SOURCE DOCUMENT
Assignment 2: Branch Prediction

Outline#

Due date: 31 October 2022, 23:59
Interviews: By Invitation Only
Mark weighting: 20%
Submission: Submit your assignment through GitLab
Policies: For late policies, plagiarism policies, etc., see the policies page

Introduction#

This assignment aims to enhance your conceptual knowledge of various dynamic branch prediction schemes with practical experience implementing them in an architectural simulator. You will test your intuition about the branch behavior of different benchmarks that represent real-world behavior. You will implement new branch predictors in the Sniper multicore simulator and measure the accuracy of your new predictors against a set of baselines. In the process, you will learn to design experiments and generate meaningful conclusions from the experimental data. This experience will enable you to understand how architects propose and evaluate new ideas for future processors.

Dynamic branch prediction is a microarchitectural optimization to reduce delays in the pipeline due to branch hazards. Branch predictors sit in the fetch stage of a modern high-performance processor. The processor needs to know which instruction in memory to fetch next before decoding the current instruction. The branch predictor tells the processor whether the branch will be taken (and consequently fetch instructions from the target) or not taken (fetch the fall-through code). As the branch instruction is not resolved for several cycles after it has been fetched; the processor relies on the branch outcome. Therefore, high prediction accuracy is critical for delivering good performance.

Evaluating New Computer Architecture Ideas#

Fabricating a new processor in real life is a massive investment of time and money. It is paramount to analyze the performance of newly proposed ISA and microarchitecture changes rigorously and quantitatively before the actual tape-out. The approach computer architects take to explore new ideas resembles the established methodology in scientific research.

SUPPLIED ENTRIES

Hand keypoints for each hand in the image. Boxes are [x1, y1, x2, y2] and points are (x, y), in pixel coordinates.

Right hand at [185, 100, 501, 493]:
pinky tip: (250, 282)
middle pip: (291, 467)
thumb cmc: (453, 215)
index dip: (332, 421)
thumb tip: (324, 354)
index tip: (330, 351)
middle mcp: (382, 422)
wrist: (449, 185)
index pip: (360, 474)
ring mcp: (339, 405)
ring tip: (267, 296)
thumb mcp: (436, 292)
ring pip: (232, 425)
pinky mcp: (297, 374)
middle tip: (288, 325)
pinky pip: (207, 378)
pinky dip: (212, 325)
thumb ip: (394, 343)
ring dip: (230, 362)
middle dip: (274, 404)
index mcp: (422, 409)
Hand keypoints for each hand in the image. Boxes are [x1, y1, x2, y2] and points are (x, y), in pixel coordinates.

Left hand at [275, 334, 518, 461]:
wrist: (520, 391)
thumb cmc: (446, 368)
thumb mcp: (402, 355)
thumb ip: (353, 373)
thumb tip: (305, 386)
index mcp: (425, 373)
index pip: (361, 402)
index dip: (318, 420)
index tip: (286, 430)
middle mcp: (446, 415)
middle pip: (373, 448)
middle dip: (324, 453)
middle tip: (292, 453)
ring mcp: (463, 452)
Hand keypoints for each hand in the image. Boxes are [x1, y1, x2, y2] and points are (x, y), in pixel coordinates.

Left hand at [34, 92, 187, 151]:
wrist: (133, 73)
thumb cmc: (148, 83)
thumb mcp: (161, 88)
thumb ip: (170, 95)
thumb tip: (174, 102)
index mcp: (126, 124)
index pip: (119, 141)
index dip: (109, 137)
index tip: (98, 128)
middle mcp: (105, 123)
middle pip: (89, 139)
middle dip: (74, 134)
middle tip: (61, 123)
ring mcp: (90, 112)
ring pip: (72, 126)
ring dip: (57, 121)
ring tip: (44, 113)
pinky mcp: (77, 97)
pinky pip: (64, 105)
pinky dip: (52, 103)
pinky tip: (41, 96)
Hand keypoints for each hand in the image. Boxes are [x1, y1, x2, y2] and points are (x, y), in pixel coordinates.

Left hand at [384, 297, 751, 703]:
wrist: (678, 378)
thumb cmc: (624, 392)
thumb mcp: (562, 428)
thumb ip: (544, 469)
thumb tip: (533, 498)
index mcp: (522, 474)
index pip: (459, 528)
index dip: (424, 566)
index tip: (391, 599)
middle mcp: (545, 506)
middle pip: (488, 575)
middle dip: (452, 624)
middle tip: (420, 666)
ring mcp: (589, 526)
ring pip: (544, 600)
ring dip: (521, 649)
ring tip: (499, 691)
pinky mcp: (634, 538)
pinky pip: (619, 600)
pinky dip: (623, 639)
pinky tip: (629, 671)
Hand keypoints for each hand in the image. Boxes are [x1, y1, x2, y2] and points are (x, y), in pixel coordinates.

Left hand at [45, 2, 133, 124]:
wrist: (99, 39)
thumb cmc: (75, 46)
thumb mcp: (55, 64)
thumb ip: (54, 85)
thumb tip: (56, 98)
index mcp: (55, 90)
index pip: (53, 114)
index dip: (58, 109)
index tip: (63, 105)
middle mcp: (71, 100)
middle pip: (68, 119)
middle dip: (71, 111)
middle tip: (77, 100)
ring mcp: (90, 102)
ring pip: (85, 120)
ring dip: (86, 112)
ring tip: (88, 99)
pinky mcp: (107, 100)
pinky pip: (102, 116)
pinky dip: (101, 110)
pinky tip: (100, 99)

YOUR GOAL
Reproduce the part of the branch prediction assignment page starting with "Introduction#" and going on through "for future processors.", word for word. The rows are separate material and have no connection to the branch prediction assignment page.

RESULT FOR THIS TASK
Introduction#

This assignment aims to enhance your conceptual knowledge of various dynamic branch prediction schemes with practical experience implementing them in an architectural simulator. You will test your intuition about the branch behavior of different benchmarks that represent real-world behavior. You will implement new branch predictors in the Sniper multicore simulator and measure the accuracy of your new predictors against a set of baselines. In the process, you will learn to design experiments and generate meaningful conclusions from the experimental data. This experience will enable you to understand how architects propose and evaluate new ideas for future processors.